The records

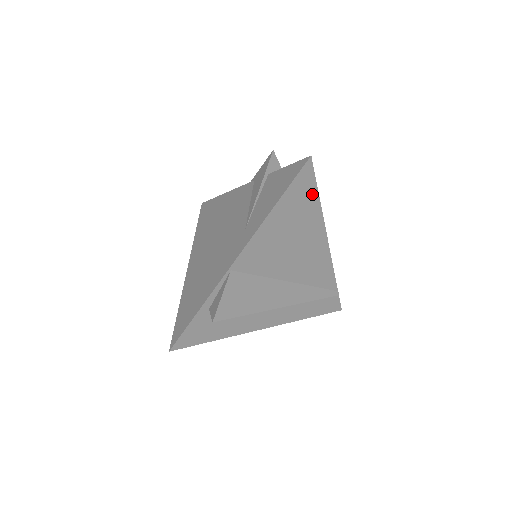
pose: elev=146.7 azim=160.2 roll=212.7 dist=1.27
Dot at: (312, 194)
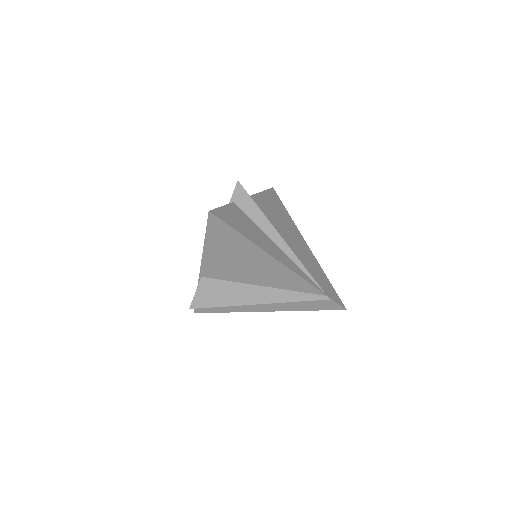
Dot at: (233, 233)
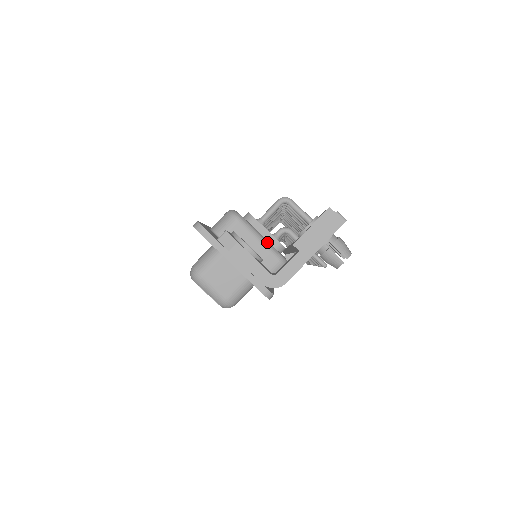
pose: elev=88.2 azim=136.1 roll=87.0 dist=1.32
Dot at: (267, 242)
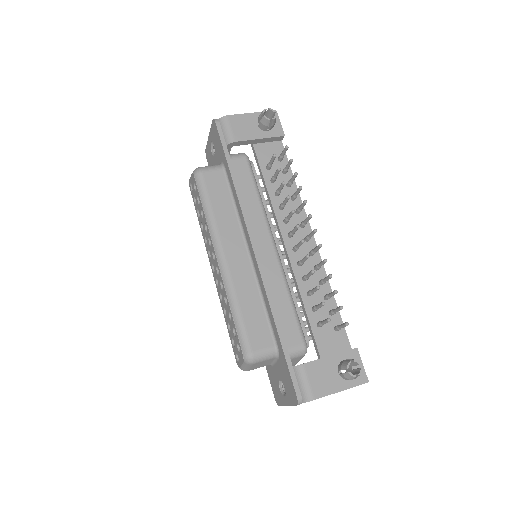
Dot at: occluded
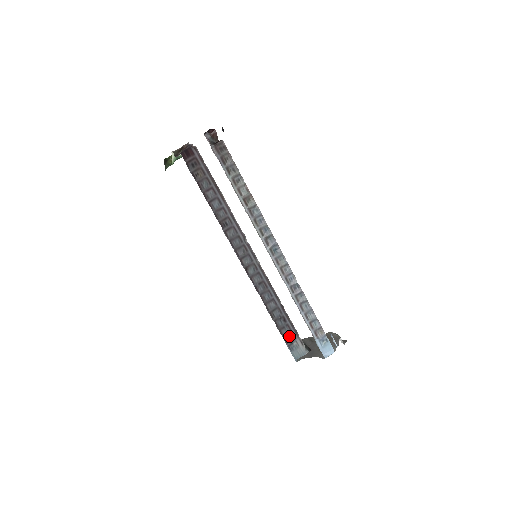
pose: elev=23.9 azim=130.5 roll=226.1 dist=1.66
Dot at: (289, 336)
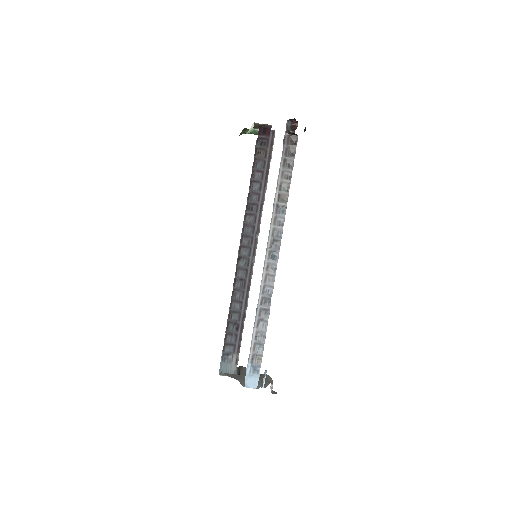
Dot at: (230, 346)
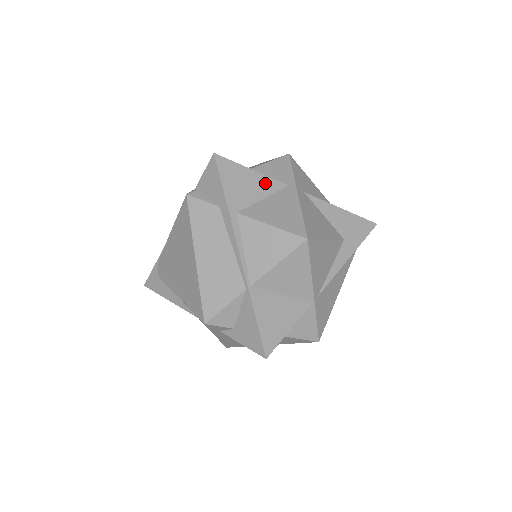
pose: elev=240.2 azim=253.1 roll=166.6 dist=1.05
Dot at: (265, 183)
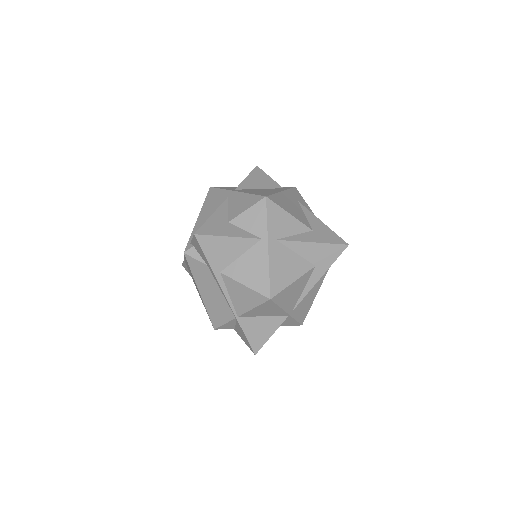
Dot at: (241, 243)
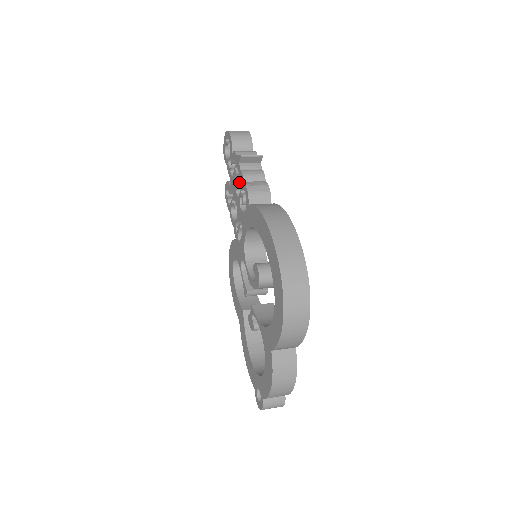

What you are asked to do
Recast the lines above as a numbered list with no blank lines, and leave the pictures out.

Correct result
1. pose: elev=146.7 azim=160.2 roll=212.7 dist=1.27
2. Dot at: (312, 194)
3. Dot at: (233, 233)
4. pose: elev=88.2 azim=136.1 roll=87.0 dist=1.32
5. Dot at: (267, 242)
6. Dot at: occluded
7. pose: elev=23.9 azim=130.5 roll=226.1 dist=1.66
8. Dot at: (289, 336)
9. Dot at: (230, 346)
10. pose: elev=240.2 azim=253.1 roll=166.6 dist=1.05
11. Dot at: (265, 183)
12. Dot at: (241, 243)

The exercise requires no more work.